Fig.16.1.32: The reliquary in the Notre Dame Cathedral in Paris, known as “the Crown of Thorns”

Fig.16.1.33: Juncus acutus plants on the Sea of Galilee beach south of En Gev

Fig.16.1.34: Two magnified stems or leaves of Juncus from the Crown of Thorn of Notre Dame Cathedral in Paris. On the right a section of a stem of Juncus acutus plants from the Sea of Galilee beach. Parallel veins look similar in all three

Fig.16.1.35: A “helmet” of thorns, prepared from R. lycioides and Ziziphus spina-christi following the model in Fig. 16.1.3

The Crown of Thorns as sold to tourists in Jerusalem

I do not know what was sold to tourists in the old city of Jerusalem during the period preceding the importation of Parkinsonia aculeata. This tree flourishes in Central America as a savannah tree and was introduced to Israel as an ornamental tree some 100 years ago. In many places it escaped cultivation and established itself at roadsides. In souvenir shops in the area near the Holy Sepulchre, one can buy crowns of thorns constructed from Parkinsonia aculeata stems made into a circle. They have a paper with a title “Certificate of Origin” (Fig. 16.1.36) and a stamp mentioning the Superior of the basilica of the Holy Sepulchre.
Some ten years ago crown of thorns (as in Fig. 16.1.37) without a certificate were sold there. The tree is displayed in Fig. 16.1.38.

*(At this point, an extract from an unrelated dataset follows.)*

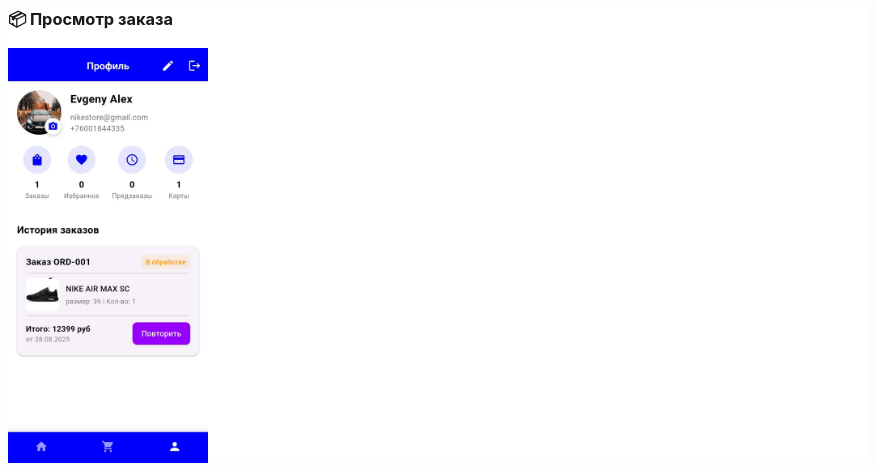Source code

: ### 📦 Просмотр заказа

<div style="display: flex; flex-wrap: wrap; gap: 10px;">
  <img src="assets/images/project_view/ПросмотрЗаказа(1).jpg" alt="История заказов" width="200" />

On my last visit to the Old City, I asked a shop owner to show me the Crown of Thorns he sells. Looking at the first sample he gave me I was surprised to see that it is a circle of Lycium stems (Fig. 16.1.39). Among my photographs I found an appropriate one of Lycium schweinfurthii worthy of demonstration (Fig. 16.1.40). There is no proof of any connection between Lycium and the crown of thorns. When asking the shop owner if he had something else, he showed me the “certified” circle of Parkinsonia aculeata (Fig. 16.1.36) and emphasized its certification.

Fig.16.1.36: “Crowns of thorns” made from Parkinsonia aculeata and sold in Jerusalem’s Old City with a certificate of origin signed by the Superior of the Basilica of the Holy Sepulchre

Fig.16.1.37: A circle made from Parkinsonia aculeata branches. This was the shape of the Crown of Thorns sold in the Old City some 10-20 years ago

Fig.16.1.38: Parkinsonia trees which invaded an abandoned area between Gan-Yavne and Bitsaron

Fig.16.1.39: Check up of a circle sold as a crown of thorns in Old Jerusalem and made from Lycium

Fig.16.1.40: Stems of Lycium schweinfurthii


I made preparations for a new and extended study of thorns regarded as “Holy” and preserved in many churches in Europe. I summed up what I had studied and compared it with the information provided by Fleury (1870). After identifying images of nine thorns resembling Rhamnus lycioides I started to investigate relict thorns determined as Rhamnus by Fleury (1870). In my studies in 1997-8 and 2006 I searched for morphological similarity between six holy thorns in Italy and living thorns of Rhamnus lycioides. When preparing for a televised interview in the summer of 2011, I investigated a holy thorn photographed earlier in Andria, Italy. The most important diagnostic character is the red-brown translucent tip of the thorn. Part of reason for their being sanctified may be related to the color, which reminds believers of blood. Most of the length of the thorn is white and opaque. Microscopic cross sections of the two parts of the thorn enable better understanding of their nature.
The Crown of Thorns in Notre Dame in Paris is made up of leaves and/or stems of Juncus. The plant material was determined by Fleury (1870).
Parts of inflorescence of Juncus may be seen in the photograph of the relict.